::: Data under study

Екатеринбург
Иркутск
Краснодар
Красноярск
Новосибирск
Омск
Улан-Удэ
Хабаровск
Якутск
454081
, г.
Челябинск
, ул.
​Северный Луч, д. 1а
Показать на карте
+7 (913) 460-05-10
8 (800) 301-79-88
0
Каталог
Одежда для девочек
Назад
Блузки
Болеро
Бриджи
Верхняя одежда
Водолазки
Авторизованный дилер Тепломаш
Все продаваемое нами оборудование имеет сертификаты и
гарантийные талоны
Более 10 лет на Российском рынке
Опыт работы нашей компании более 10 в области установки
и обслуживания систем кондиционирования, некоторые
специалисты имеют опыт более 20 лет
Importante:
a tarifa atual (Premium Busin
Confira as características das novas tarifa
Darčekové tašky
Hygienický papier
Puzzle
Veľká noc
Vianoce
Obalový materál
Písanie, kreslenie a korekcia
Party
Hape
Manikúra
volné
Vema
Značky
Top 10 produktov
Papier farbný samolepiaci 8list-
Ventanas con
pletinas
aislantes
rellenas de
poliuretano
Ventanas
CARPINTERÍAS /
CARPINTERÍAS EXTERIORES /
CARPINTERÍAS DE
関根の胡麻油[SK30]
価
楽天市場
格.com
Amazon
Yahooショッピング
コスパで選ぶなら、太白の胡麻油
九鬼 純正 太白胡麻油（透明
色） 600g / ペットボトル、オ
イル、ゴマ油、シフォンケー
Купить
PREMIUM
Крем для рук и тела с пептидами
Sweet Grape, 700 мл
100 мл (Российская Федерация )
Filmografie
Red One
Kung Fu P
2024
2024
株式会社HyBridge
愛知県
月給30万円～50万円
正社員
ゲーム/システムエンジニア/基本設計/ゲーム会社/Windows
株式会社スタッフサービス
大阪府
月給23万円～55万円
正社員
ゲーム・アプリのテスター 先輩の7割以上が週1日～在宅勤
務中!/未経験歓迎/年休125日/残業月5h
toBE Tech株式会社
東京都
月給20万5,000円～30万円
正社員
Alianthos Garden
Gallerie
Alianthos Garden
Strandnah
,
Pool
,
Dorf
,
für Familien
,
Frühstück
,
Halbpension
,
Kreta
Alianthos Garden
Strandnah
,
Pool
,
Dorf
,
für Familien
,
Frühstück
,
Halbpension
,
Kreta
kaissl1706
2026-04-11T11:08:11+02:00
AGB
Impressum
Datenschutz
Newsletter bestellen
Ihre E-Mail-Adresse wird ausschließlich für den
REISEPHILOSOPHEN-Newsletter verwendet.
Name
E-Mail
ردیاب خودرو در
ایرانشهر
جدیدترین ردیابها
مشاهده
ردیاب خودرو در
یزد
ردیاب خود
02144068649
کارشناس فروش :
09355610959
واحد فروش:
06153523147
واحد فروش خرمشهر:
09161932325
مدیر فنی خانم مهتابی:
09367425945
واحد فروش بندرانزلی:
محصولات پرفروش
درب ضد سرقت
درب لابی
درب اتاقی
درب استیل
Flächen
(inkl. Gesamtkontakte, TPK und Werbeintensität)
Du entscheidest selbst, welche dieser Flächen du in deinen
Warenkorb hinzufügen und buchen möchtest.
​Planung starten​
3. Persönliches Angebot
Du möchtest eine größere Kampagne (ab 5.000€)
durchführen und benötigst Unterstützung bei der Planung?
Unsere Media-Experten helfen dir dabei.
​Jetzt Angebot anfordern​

::::::

§ **Prompt**: The full set of entries has to be duplicated precisely.

§ **Response to the task**:
Екатеринбург
Иркутск
Краснодар
Красноярск
Новосибирск
Омск
Улан-Удэ
Хабаровск
Якутск
454081
, г.
Челябинск
, ул.
​Северный Луч, д. 1а
Показать на карте
+7 (913) 460-05-10
8 (800) 301-79-88
0
Каталог
Одежда для девочек
Назад
Блузки
Болеро
Бриджи
Верхняя одежда
Водолазки
Авторизованный дилер Тепломаш
Все продаваемое нами оборудование имеет сертификаты и
гарантийные талоны
Более 10 лет на Российском рынке
Опыт работы нашей компании более 10 в области установки
и обслуживания систем кондиционирования, некоторые
специалисты имеют опыт более 20 лет
Importante:
a tarifa atual (Premium Busin
Confira as características das novas tarifa
Darčekové tašky
Hygienický papier
Puzzle
Veľká noc
Vianoce
Obalový materál
Písanie, kreslenie a korekcia
Party
Hape
Manikúra
volné
Vema
Značky
Top 10 produktov
Papier farbný samolepiaci 8list-
Ventanas con
pletinas
aislantes
rellenas de
poliuretano
Ventanas
CARPINTERÍAS /
CARPINTERÍAS EXTERIORES /
CARPINTERÍAS DE
関根の胡麻油[SK30]
価
楽天市場
格.com
Amazon
Yahooショッピング
コスパで選ぶなら、太白の胡麻油
九鬼 純正 太白胡麻油（透明
色） 600g / ペットボトル、オ
イル、ゴマ油、シフォンケー
Купить
PREMIUM
Крем для рук и тела с пептидами
Sweet Grape, 700 мл
100 мл (Российская Федерация )
Filmografie
Red One
Kung Fu P
2024
2024
株式会社HyBridge
愛知県
月給30万円～50万円
正社員
ゲーム/システムエンジニア/基本設計/ゲーム会社/Windows
株式会社スタッフサービス
大阪府
月給23万円～55万円
正社員
ゲーム・アプリのテスター 先輩の7割以上が週1日～在宅勤
務中!/未経験歓迎/年休125日/残業月5h
toBE Tech株式会社
東京都
月給20万5,000円～30万円
正社員
Alianthos Garden
Gallerie
Alianthos Garden
Strandnah
,
Pool
,
Dorf
,
für Familien
,
Frühstück
,
Halbpension
,
Kreta
Alianthos Garden
Strandnah
,
Pool
,
Dorf
,
für Familien
,
Frühstück
,
Halbpension
,
Kreta
kaissl1706
2026-04-11T11:08:11+02:00
AGB
Impressum
Datenschutz
Newsletter bestellen
Ihre E-Mail-Adresse wird ausschließlich für den
REISEPHILOSOPHEN-Newsletter verwendet.
Name
E-Mail
ردیاب خودرو در
ایرانشهر
جدیدترین ردیابها
مشاهده
ردیاب خودرو در
یزد
ردیاب خود
02144068649
کارشناس فروش :
09355610959
واحد فروش:
06153523147
واحد فروش خرمشهر:
09161932325
مدیر فنی خانم مهتابی:
09367425945
واحد فروش بندرانزلی:
محصولات پرفروش
درب ضد سرقت
درب لابی
درب اتاقی
درب استیل
Flächen
(inkl. Gesamtkontakte, TPK und Werbeintensität)
Du entscheidest selbst, welche dieser Flächen du in deinen
Warenkorb hinzufügen und buchen möchtest.
​Planung starten​
3. Persönliches Angebot
Du möchtest eine größere Kampagne (ab 5.000€)
durchführen und benötigst Unterstützung bei der Planung?
Unsere Media-Experten helfen dir dabei.
​Jetzt Angebot anfordern​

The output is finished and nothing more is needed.